--- DOCUMENT EXTRACT ---

Why is engaging with technical writers important for marketing APIs? How can they take things to the next level?

Technical writers are one of the few groups within an organization that can see the breadth of an organization’s APIs. Developer teams may work in silos and might not know how all the pieces fit together. However, technical writers often work across multiple APIs and can see the big picture. They often know where API endpoints overlap and what data each endpoint is delivering. By engaging with technical writers, we might be able to save developer teams time by highlighting existing products that solve a problem or by bringing together disparate teams.


  1. We are also one of the few groups who understand the entire developer journey on how to develop an API on the system we’re documenting.
  2. Technical writers can capture a lot of API use cases and then share how developers can leverage them.
  3. We can instruct developers on how to bring separate endpoints together to better their applications.

What are some things you often see developer-facing services getting wrong or lacking on the writing side of things?

API developers move at a fast pace, so they often want more tutorials and code samples. It’s a question we get a lot and it’s something technical writers are trying to put more resources into. In the future, I think this is where AI might be truly helpful to the technical writer. We’ll be able to generate and verify code samples a lot faster to meet developer demand.

Other things I see some docs needing is a better explanation of the basics of their API. There can often be a lot of assumptions of knowledge (such as what acronyms mean) or not enough explanation of the fundamentals. Technical writers often walk a fine line between catering to both the beginner and advanced developer.

--- INFORMATION PROVIDED ---

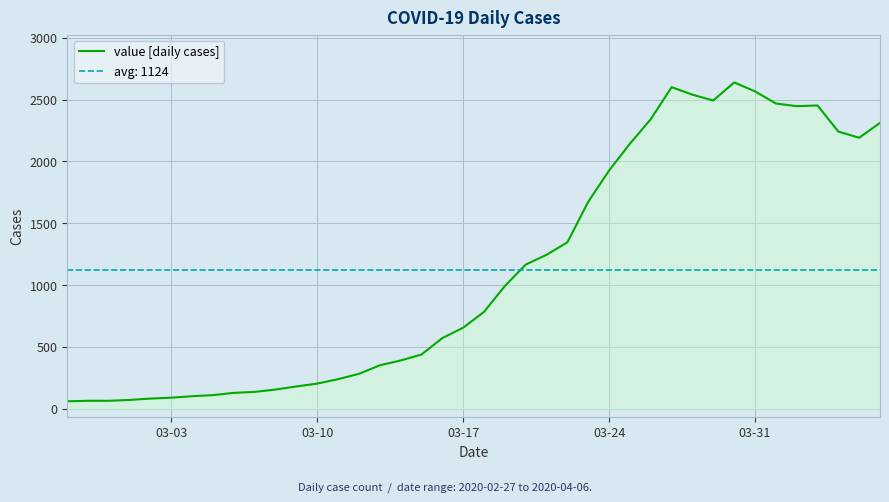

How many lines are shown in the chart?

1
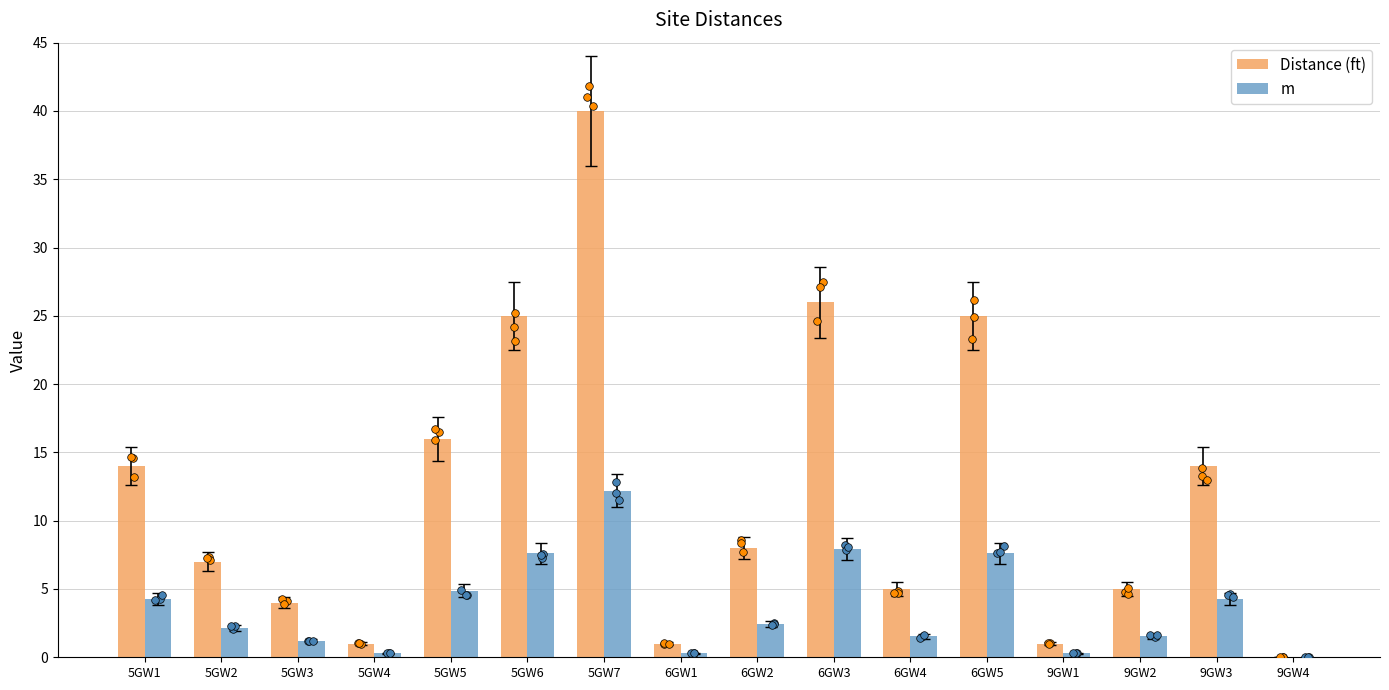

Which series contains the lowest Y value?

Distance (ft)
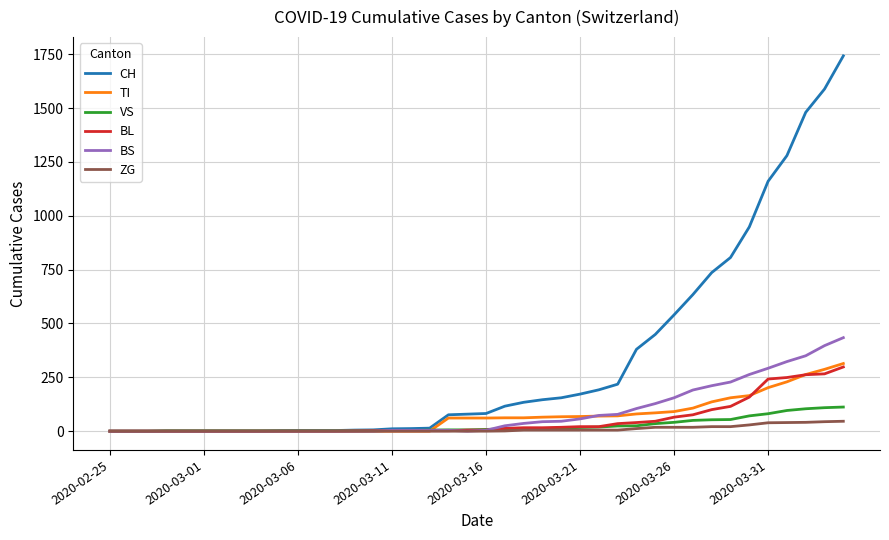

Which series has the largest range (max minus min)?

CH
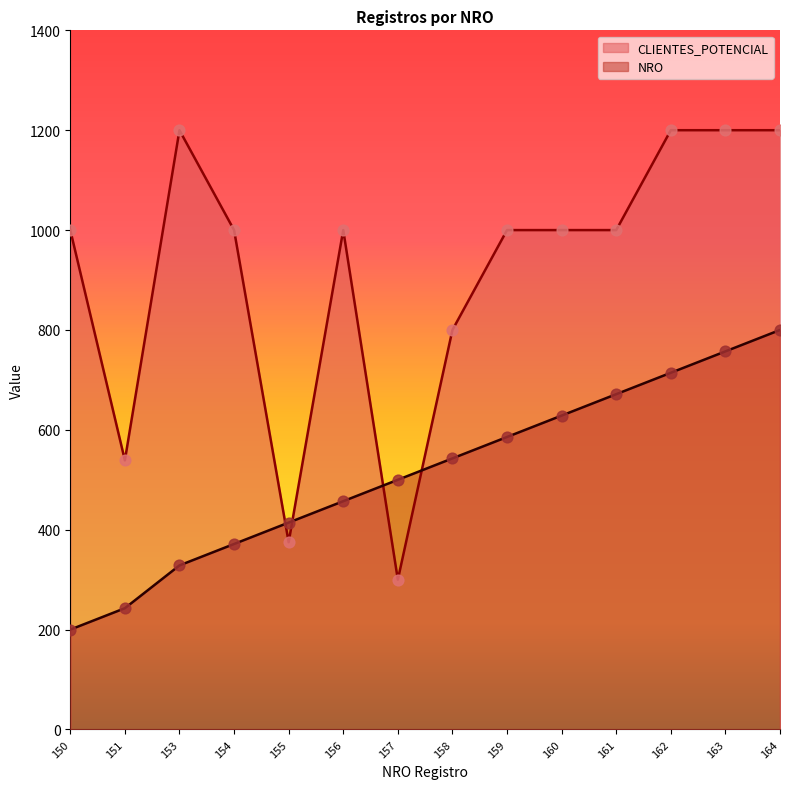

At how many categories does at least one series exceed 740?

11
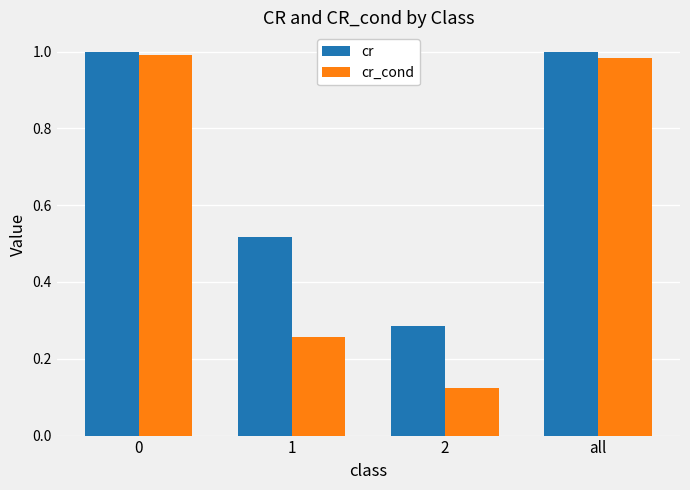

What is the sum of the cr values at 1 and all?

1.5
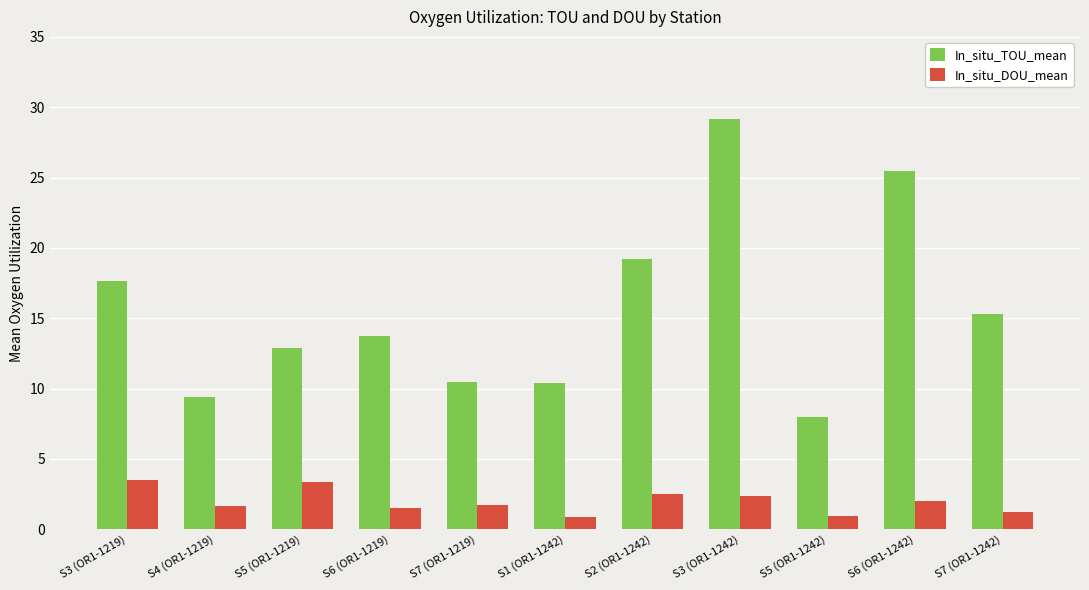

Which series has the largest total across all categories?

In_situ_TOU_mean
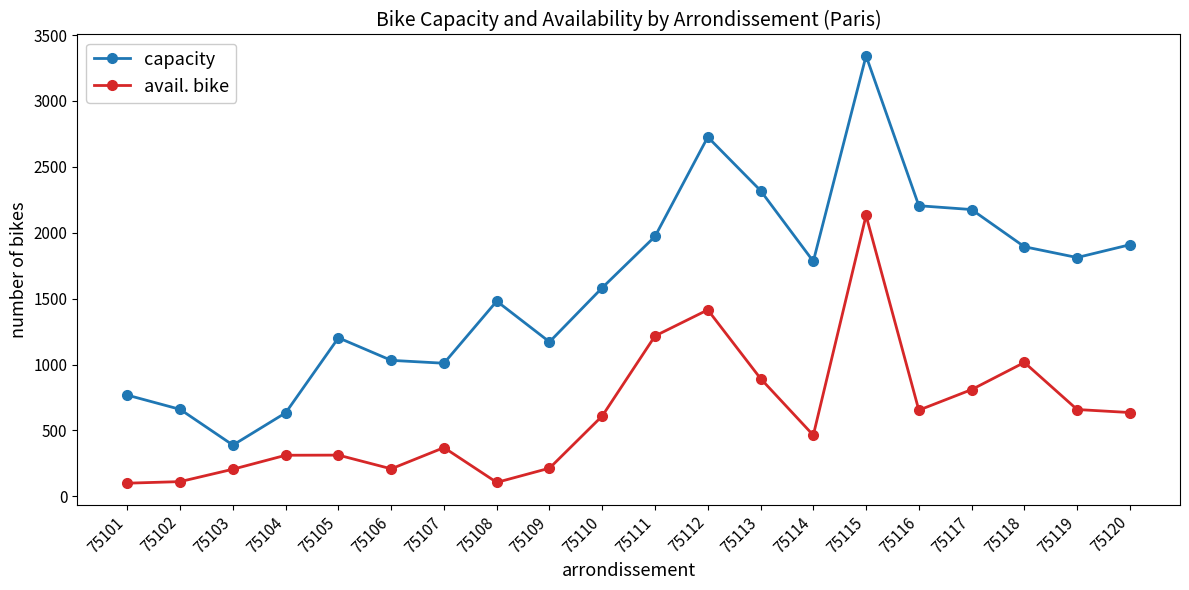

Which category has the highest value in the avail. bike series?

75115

---

● COMPLETE THE FOLLOWING
1. Reproduce everything in the passage on technical writers and APIs from "Technical writers are one" down to "system we’re documenting.".
2. Pull out each line of the entries that contains the word "category".
The passage on technical writers and APIs and the entries are unrelated to each other.

● SOLUTION SET
1.
Technical writers are one of the few groups within an organization that can see the breadth of an organization’s APIs. Developer teams may work in silos and might not know how all the pieces fit together. However, technical writers often work across multiple APIs and can see the big picture. They often know where API endpoints overlap and what data each endpoint is delivering. By engaging with technical writers, we might be able to save developer teams time by highlighting existing products that solve a problem or by bringing together disparate teams.


  1. We are also one of the few groups who understand the entire developer journey on how to develop an API on the system we’re documenting.

2.
Which category has the highest value in the avail. bike series?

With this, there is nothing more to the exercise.